Le prix Marc-Vivien Foé récompense le meilleur joueur de Ligue 1. Il est décerné par le groupe média RFI/France 24. Après la CAN 2025, le Sénégal est en pôle position pour rafler la mise Deux finalistes sur les trois sont sénégalais. Il s’agit de Lamine Camara et Moussa Niakhaté. Mais Mamadou Sangaré peut-il devenir le premier Malien à inscrire son nom au palmarès ?
Lamine Camara, milieu de terrain (AS Monaco / Sénégal)
À 22 ans, Lamine Camara n’est plus une simple promesse. Il est devenu la clé de voûte du milieu monégasque. Pour sa troisième saison en Ligue 1, il s’impose par sa régularité. Il est aussi décisif, souvent dans l’ombre. Son profil correspond à l’ADN du Prix Foé. Il casse les lignes à la passe. Il donne du rythme au jeu. Il sécurise la relance.
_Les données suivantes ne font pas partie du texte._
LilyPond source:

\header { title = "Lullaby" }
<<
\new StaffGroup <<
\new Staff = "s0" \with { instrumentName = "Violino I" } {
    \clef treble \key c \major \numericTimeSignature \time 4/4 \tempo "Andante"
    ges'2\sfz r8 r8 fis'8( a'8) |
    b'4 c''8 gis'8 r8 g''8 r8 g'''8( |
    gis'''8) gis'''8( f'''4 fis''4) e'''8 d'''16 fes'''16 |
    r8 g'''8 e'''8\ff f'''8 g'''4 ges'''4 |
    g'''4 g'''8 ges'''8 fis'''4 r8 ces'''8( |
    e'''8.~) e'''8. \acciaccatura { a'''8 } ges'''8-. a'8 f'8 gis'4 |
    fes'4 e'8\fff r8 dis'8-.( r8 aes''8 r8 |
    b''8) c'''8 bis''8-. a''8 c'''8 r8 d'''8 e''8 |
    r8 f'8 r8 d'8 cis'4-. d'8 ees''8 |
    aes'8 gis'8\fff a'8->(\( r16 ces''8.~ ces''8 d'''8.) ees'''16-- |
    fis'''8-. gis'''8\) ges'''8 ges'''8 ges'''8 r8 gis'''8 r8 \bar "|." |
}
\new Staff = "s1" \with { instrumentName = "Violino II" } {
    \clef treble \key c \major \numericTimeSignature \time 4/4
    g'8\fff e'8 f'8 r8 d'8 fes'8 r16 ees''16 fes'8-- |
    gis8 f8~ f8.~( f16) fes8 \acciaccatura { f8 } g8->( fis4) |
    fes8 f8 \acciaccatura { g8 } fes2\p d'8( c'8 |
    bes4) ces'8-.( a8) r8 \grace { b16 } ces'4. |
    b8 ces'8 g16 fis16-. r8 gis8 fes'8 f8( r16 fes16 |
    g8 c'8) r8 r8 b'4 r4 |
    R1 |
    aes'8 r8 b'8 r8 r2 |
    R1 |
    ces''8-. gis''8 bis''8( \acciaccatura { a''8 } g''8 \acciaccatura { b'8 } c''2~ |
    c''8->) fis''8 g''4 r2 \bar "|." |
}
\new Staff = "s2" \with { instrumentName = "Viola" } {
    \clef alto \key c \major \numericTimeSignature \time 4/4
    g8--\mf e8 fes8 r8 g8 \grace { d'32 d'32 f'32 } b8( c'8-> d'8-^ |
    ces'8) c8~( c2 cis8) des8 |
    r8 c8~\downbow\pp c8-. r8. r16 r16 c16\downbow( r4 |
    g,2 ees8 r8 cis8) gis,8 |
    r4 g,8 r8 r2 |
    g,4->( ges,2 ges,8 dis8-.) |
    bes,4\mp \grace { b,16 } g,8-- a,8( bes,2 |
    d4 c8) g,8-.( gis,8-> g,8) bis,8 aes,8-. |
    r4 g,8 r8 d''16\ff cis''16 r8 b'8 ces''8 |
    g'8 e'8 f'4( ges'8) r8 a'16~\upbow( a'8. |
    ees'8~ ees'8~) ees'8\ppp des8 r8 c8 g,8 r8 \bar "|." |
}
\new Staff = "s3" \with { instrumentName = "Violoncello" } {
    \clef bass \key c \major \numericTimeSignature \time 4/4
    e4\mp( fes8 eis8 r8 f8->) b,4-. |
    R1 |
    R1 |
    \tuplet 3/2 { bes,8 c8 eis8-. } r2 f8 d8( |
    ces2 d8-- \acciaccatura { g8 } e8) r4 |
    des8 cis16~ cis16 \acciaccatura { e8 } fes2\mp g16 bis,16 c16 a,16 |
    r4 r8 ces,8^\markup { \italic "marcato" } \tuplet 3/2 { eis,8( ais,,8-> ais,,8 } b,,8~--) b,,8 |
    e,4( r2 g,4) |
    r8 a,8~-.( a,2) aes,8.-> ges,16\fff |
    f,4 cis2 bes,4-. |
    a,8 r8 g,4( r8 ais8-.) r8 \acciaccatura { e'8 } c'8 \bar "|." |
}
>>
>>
Formé à Génération Foot, comme son idole Sadio Mané, il a aussi connu Metz. Depuis, il s’est installé parmi les meilleurs milieux de Ligue 1. International confirmé et finaliste de la CAN, il arrive à maturité. C’est peut-être le bon moment pour entrer dans l’histoire du Prix.
Moussa Niakhaté, défenseur (Olympique Lyonnais / Sénégal)
À Lyon, il y a un nom qui revient souvent : Moussa Niakhaté. Trente ans, défenseur central, vice-capitaine, et transfert le plus cher de l’histoire de l’OL. Il a stabilisé l’une des meilleures défenses de Ligue 1. Il a aussi imposé une culture de rigueur et de leadership. Malgré une CAN au milieu de saison, il a continué à enchaîner les matches.
Pendant que l’on parle beaucoup des profils offensifs, il rappelle que ce trophée peut aussi récompenser un défenseur. L’exemple en est Achraf Hakimi, l’an dernier.
Mamadou Sangaré, milieu de terrain (RC Lens / Mali)
À 23 ans, Mamadou Sangaré est une carte fraîcheur. Il surprend et bouscule. Son profil apporte un vent nouveau au milieu lensois. Arrivé en Europe à 18 ans, il est passé par Salzbourg puis Vienne. Très vite, il a modifié l’équilibre au milieu de terrain de Lens. Il récupère avec intensité. Il avance balle au pied. Il lance aussi des projections tranchantes vers l’avant.
Dans le Nord, il rappelle aussi Seydou Keita. Comme l’ancien international, Sangaré est un milieu malien élégant. Il assume cette filiation. Il veut même la dépasser. Un podium en Ligue 1 et une Coupe de France encore possible peuvent donner à sa saison la dimension nécessaire pour aller chercher le trophée.
Le nom du vainqueur sera dévoilé le 11 mai.